Что означает генеративная защита данных в сфере ИИ для управления ИИ и соблюдения нормативных требований?
Регулирование развивается. Медленно, но верно. Закон ЕС об ИИ, NIST AI RMF и ISO 42001 рассматривают управление рисками в области ИИ на политическом уровне. МИТРА АТЛАС предоставляет техническую таксономию, которая сопоставляет конкретные методы атак на ИИ с конкретными мерами контроля.
Советы директоров начинают задавать конкретные вопросы. Можете ли вы показать, какие данные проходят через ваши инструменты ИИ, какие механизмы контроля регулируют этот поток и что происходит при нарушении политики? Команды, не имеющие доступа к информации о взаимодействии ИИ на уровне сеансов, не могут ответить на эти вопросы с помощью доказательств.
Направление развития наблюдается во всех рамках. Управление ИИ переходит от политики к техническому обеспечению. Команды безопасности, которые разрабатывают Безопасность GenAI Программы, основанные на прозрачности на уровне отдельных сессий, будут иметь преимущество перед требованиями, которые еще находятся в стадии доработки.
Более подробную информацию о том, как LayerX решает эту проблему, см. в разделе [ссылка на соответствующий раздел]. предотвращение злоупотребления ИИБолее подробную информацию о том, как LayerX решает эту проблему, см. в разделе [ссылка на статью]. безопасность расширения браузера.
Часто задаваемые вопросы
Применимо ли решение Generative AI DLP к браузерным инструментам искусственного интеллекта?
Для корпоративных команд безопасности этот вопрос сводится к видимости на уровне сессий. Традиционные средства контроля сети и конечных устройств не могут отслеживать взаимодействия внутри браузерных инструментов искусственного интеллекта. Применение политик на уровне браузера, например, с помощью расширения Enterprise Browser Extension от LayerX, устраняет этот пробел, отслеживая и применяя политики именно в том месте, где происходит взаимодействие.
Какие инструменты помогают внедрять DLP-решения на основе генеративного ИИ в корпоративных средах?

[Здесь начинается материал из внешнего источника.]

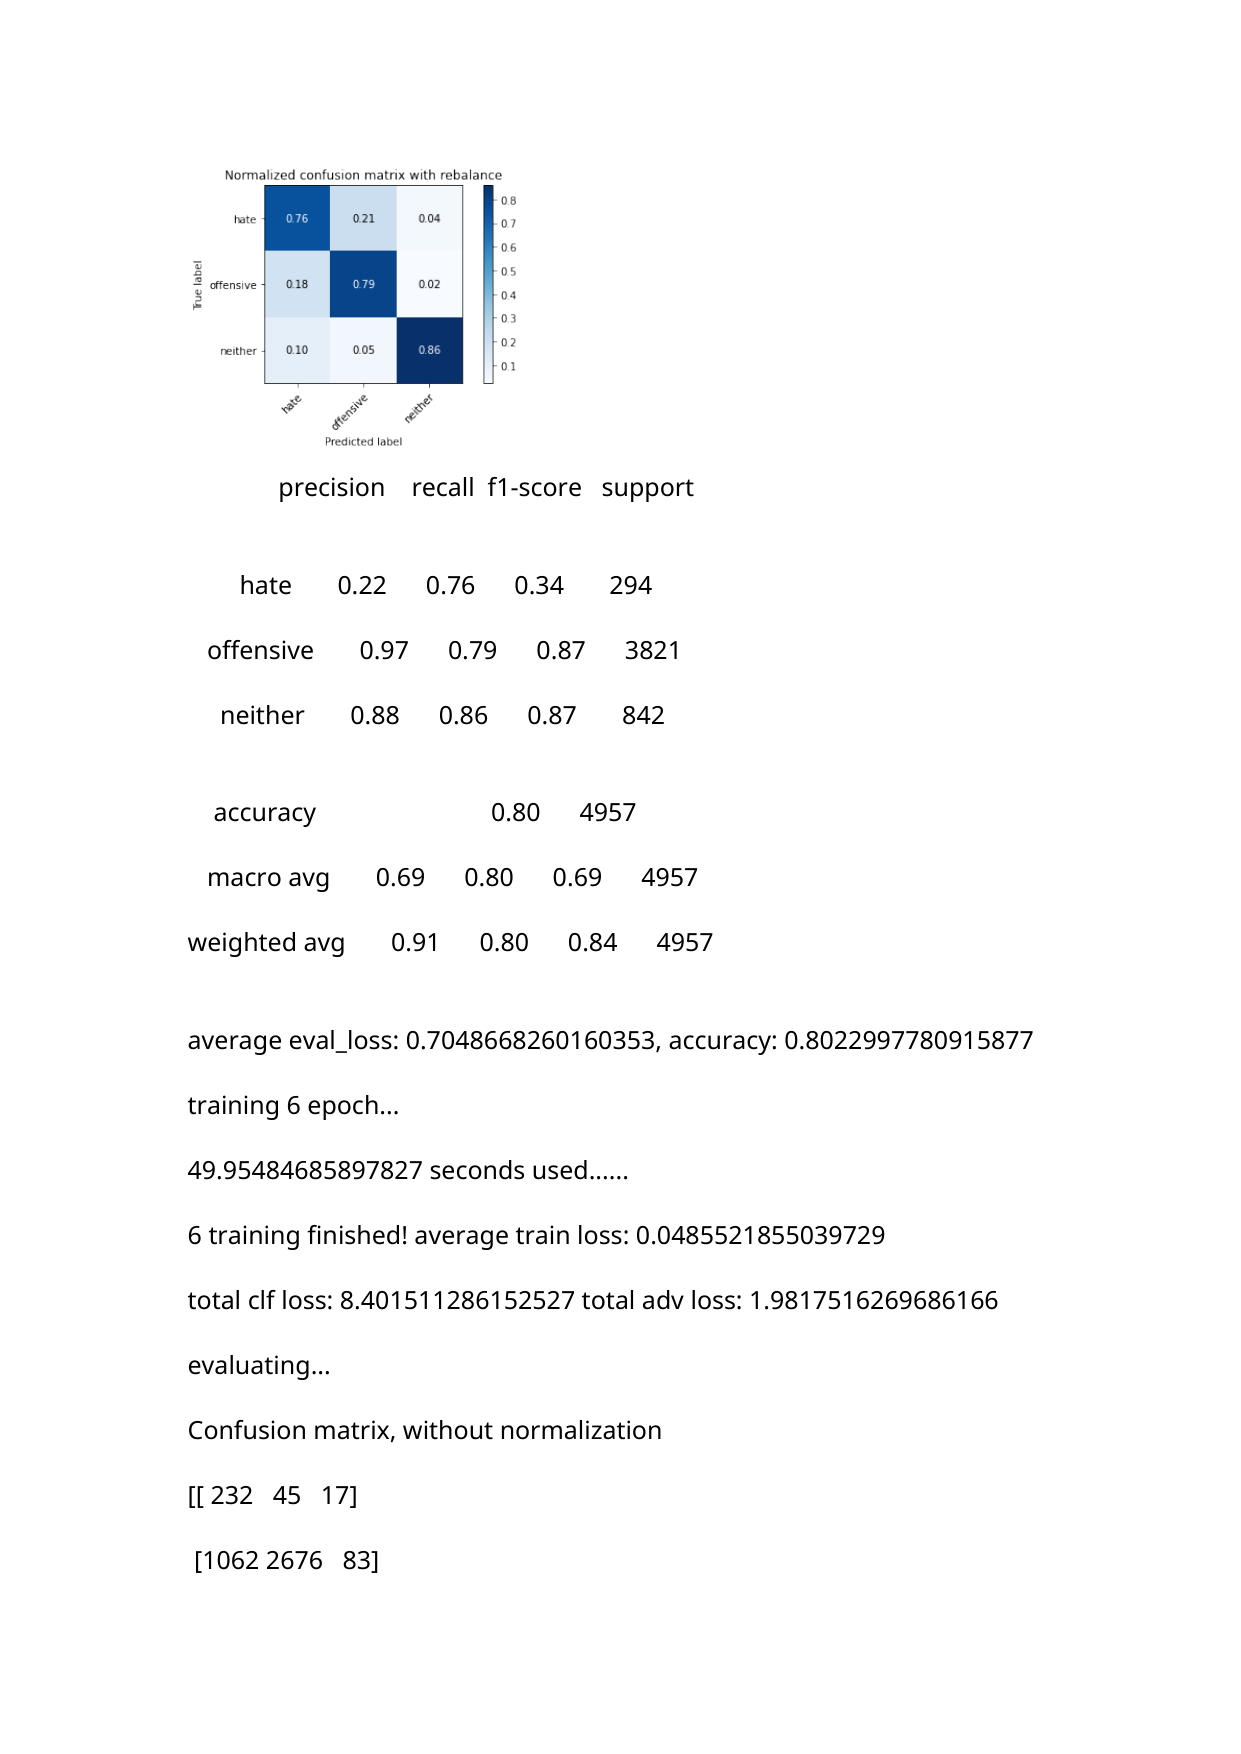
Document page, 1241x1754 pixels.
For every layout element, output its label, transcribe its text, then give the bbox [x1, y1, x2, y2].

text evaluating... [187, 1332, 1053, 1397]
text 49.95484685897827 seconds used...... [187, 1137, 1053, 1202]
text accuracy 0.80 4957 [187, 779, 1053, 844]
text hate 0.22 0.76 0.34 294 [187, 552, 1053, 617]
text training 6 epoch... [187, 1072, 1053, 1137]
text [[ 232 45 17] [187, 1462, 1053, 1527]
text [1062 2676 83] [187, 1527, 1053, 1592]
text weighted avg 0.91 0.80 0.84 4957 [187, 909, 1053, 974]
text precision recall f1-score support [187, 454, 1053, 519]
text total clf loss: 8.401511286152527 total adv loss: 1.9817516269686166 [187, 1267, 1053, 1332]
text average eval_loss: 0.7048668260160353, accuracy: 0.8022997780915877 [187, 1007, 1053, 1072]
text 6 training finished! average train loss: 0.0485521855039729 [187, 1202, 1053, 1267]
text macro avg 0.69 0.80 0.69 4957 [187, 844, 1053, 909]
text neither 0.88 0.86 0.87 842 [187, 682, 1053, 747]
text Confusion matrix, without normalization [187, 1397, 1053, 1462]
text offensive 0.97 0.79 0.87 3821 [187, 617, 1053, 682]
picture [187, 162, 524, 454]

Для корпоративных команд безопасности этот вопрос сводится к видимости на уровне сессий. Традиционные средства контроля сети и конечных устройств не могут отслеживать взаимодействия внутри браузерных инструментов искусственного интеллекта. Применение политик на уровне браузера, например, с помощью расширения Enterprise Browser Extension от LayerX, устраняет этот пробел, отслеживая и применяя политики именно в том месте, где происходит взаимодействие.
Как связана технология DLP, основанная на генеративном ИИ, с... ИИ DLP?
Для корпоративных команд безопасности этот вопрос сводится к видимости на уровне сессий. Традиционные средства контроля сети и конечных устройств не могут отслеживать взаимодействия внутри браузерных инструментов искусственного интеллекта. Применение политик на уровне браузера, например, с помощью расширения Enterprise Browser Extension от LayerX, устраняет этот пробел, отслеживая и применяя политики именно в том месте, где происходит взаимодействие.